DIRECTIONS :: Set down the full listing exactly as given. Any pictures are to be left out.
--- INPUT RECORDS Enclosed Below ---
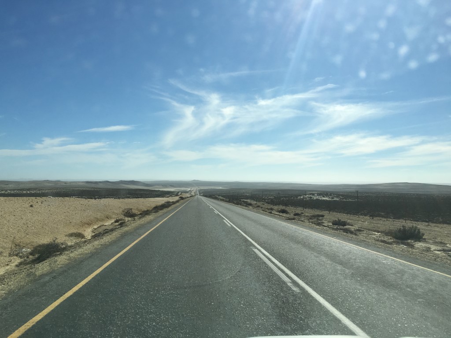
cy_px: 169
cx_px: 226
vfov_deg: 48.2
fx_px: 378
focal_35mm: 29
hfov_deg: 61.7
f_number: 2.2
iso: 25
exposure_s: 1/3846
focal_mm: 4.15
--- End of Enclosed INPUT RECORDS ---
EXERCISE OUTPUT ::
cy_px: 169
cx_px: 226
vfov_deg: 48.2
fx_px: 378
focal_35mm: 29
hfov_deg: 61.7
f_number: 2.2
iso: 25
exposure_s: 1/3846
focal_mm: 4.15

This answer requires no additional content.